# Strange catch on shrimp



## RiverFishJam (May 7, 2012)

Went cat fishing last night, using fresh shrimp (my go to bait for channels). Ended up catching a 10 pound 28" carp. Trying to upload a picture. Any one else ever catch a carp on fresh shrimp?




Posted using Outdoor Hub Campfire


----------



## laynhardwood (Dec 27, 2009)

Not all the strange one of carps favorite food is crayfish 


Posted using Outdoor Hub Campfire


----------



## City fisher (Jul 12, 2012)

I havent personally, but the last 2 times my friend brought his girlfriend to Milton with us she has pulled a carp out each time using shrimp. First one was close to 7lbs and the most recent one was a little over 5lbs. I have been to Milton hundreds of times over the last few years and have never pulled one out.


----------



## Shaun69007 (Sep 2, 2009)

caught a fish ohio yellow perch on cut shad at buckeye once


----------



## rustyfish (Apr 27, 2004)

I caught a a 15" LMB on shrimp under a bobber the other day.


----------



## SeanStone (Sep 8, 2010)

One of my buddies was fishing the ohio river last winter with shrimp and he caught two carp close to 20lbs. They weren't what he was planning on catching but he was glad to have them.
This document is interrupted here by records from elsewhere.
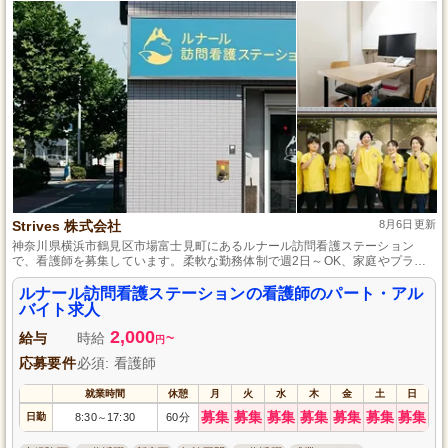
Strives 株式会社
8月6日更新
神奈川県横浜市鶴見区市場富士見町にあるルナール訪問看護ステーション
で、看護師を募集しています。柔軟な勤務体制で週2日～OK、家庭やプライ
ベートと両立しやすいですが、地域の健康をサポートするやりがいがありま
す。経験豊富な先輩による充実した研修制度もあり、ブランクがある方でも
ルナール訪問看護ステーションの看護師のパート・アル
安心してスタートできます。看護の専門知識を身につけながら成長し、地域
バイト求人
に愛される看護師として一緒に活躍しましょう。
2,000
給与
時給
~
円
応募要件
必須: 看護師
就業時間
休憩
月
火
水
木
金
土
日
募集
募集
募集
募集
募集
募集
募集
日勤
8:30
17:30
60分
～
Sent from my SCH-I545 using Ohub Campfire mobile app


----------



## Boostedawdfun (Sep 15, 2012)

My biggest fish I've hooked was on shrimp. Never got to see what it was because it got off. I think it was a monster carp though.


----------



## Erieangler51 (Sep 24, 2012)

My strangest catch on shrimp was on the Mississippi River in Minnesota. Well not my catch a buddy in my boat but was a 17" walleye and a 14" gar. Both the same night


Posted using Outdoor Hub Campfire


----------



## catfishnut (Dec 23, 2010)

When you guys refer to "fresh shrimp" are you talking about raw thawed shrimp?


----------



## RiverFishJam (May 7, 2012)

Yes. I buy it at giant eagle. Usually like to get the 35-40 p&d. It threads on the hook really well. 
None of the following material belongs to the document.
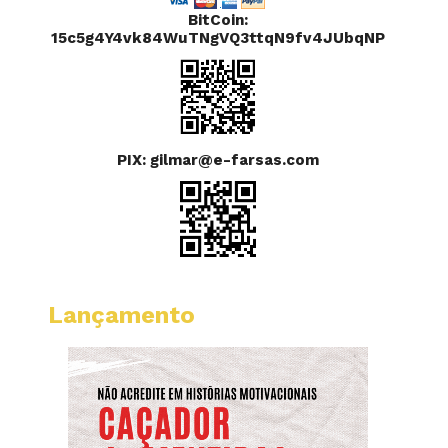
BitCoin:
15c5g4Y4vk84WuTNgVQ3ttqN9fv4JUbqNP
PIX: gilmar@e-farsas.com
Lançamento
Posted using Outdoor Hub Campfire


----------



## JimmyMac (Feb 18, 2011)

Not all that uncommon to catch carp on shrimp, I've caught a couple and heard of people doing it before. I once caught a carp on a live 6" creek chub, that sort of blew my mind. I guess they are just opportunistic feeders and when hungry enough, they'll take whatever fits in their mouth lol.


----------